## Assignment:
Wherever the word "management" appears in a line of the data, that line should be copied.

Stored data entries
§ §
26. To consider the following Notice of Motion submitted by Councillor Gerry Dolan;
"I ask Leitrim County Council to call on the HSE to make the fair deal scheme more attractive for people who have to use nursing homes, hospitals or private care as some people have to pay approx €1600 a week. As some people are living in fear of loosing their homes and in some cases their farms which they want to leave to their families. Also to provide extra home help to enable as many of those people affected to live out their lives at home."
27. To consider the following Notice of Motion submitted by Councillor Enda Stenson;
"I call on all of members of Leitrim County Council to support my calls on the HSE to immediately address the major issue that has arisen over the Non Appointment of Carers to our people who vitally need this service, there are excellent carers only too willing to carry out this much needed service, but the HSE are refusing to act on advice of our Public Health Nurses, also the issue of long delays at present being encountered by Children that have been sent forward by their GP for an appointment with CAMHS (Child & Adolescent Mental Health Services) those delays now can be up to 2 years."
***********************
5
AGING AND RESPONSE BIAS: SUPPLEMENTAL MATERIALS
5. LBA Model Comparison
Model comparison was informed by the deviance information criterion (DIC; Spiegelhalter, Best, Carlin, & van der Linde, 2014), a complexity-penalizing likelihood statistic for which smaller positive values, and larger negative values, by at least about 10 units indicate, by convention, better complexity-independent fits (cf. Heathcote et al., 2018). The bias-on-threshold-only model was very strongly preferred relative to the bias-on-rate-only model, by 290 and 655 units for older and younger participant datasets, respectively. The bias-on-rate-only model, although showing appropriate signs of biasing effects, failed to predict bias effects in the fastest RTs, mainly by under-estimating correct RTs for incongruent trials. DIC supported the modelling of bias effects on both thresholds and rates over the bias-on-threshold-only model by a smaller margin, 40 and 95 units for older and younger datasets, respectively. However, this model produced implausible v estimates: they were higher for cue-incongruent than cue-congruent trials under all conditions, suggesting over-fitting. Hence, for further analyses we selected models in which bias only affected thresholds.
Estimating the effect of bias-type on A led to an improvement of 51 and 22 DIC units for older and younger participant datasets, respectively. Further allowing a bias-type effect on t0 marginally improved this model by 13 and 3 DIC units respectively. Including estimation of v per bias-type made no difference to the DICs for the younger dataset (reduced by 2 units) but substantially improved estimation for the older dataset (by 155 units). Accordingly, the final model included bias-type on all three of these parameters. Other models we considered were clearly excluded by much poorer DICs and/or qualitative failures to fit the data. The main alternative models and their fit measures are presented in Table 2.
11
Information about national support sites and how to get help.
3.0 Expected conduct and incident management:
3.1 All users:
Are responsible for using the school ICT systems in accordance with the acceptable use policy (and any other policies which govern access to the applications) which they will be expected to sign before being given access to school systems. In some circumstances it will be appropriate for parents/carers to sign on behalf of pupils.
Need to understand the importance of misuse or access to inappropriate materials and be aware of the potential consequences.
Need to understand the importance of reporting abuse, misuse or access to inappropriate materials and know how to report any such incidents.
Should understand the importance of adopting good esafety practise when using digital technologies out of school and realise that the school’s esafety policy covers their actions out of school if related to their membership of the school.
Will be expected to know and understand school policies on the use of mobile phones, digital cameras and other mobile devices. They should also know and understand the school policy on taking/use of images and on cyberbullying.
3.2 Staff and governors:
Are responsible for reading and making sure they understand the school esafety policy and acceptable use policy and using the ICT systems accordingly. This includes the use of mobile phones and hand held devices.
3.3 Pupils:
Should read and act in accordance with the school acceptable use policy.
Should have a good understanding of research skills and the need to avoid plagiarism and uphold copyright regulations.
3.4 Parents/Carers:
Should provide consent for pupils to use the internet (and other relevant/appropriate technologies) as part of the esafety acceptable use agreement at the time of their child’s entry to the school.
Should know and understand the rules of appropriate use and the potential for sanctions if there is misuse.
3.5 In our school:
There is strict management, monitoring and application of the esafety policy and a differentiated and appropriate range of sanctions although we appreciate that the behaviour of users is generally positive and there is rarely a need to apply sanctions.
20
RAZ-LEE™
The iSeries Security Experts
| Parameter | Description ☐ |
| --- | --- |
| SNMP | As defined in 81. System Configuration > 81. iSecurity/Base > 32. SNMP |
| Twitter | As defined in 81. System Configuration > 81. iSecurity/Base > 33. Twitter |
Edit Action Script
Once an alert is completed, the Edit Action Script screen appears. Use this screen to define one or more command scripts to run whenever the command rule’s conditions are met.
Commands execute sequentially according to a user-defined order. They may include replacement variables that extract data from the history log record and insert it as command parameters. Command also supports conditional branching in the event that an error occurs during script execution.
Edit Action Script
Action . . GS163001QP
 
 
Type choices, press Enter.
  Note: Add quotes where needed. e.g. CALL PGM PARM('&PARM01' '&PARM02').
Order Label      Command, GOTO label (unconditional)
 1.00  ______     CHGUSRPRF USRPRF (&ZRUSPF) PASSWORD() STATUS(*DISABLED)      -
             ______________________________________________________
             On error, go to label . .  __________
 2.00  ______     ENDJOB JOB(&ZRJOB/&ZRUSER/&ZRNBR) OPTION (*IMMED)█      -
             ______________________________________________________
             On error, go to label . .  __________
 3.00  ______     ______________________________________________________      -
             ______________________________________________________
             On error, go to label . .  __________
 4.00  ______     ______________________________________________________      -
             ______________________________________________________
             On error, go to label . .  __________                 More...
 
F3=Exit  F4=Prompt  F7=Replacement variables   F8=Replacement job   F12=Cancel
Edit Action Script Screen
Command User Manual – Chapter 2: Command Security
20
§ §
## Reply to the exercise:
3.0 Expected conduct and incident management:
There is strict management, monitoring and application of the esafety policy and a differentiated and appropriate range of sanctions although we appreciate that the behaviour of users is generally positive and there is rarely a need to apply sanctions.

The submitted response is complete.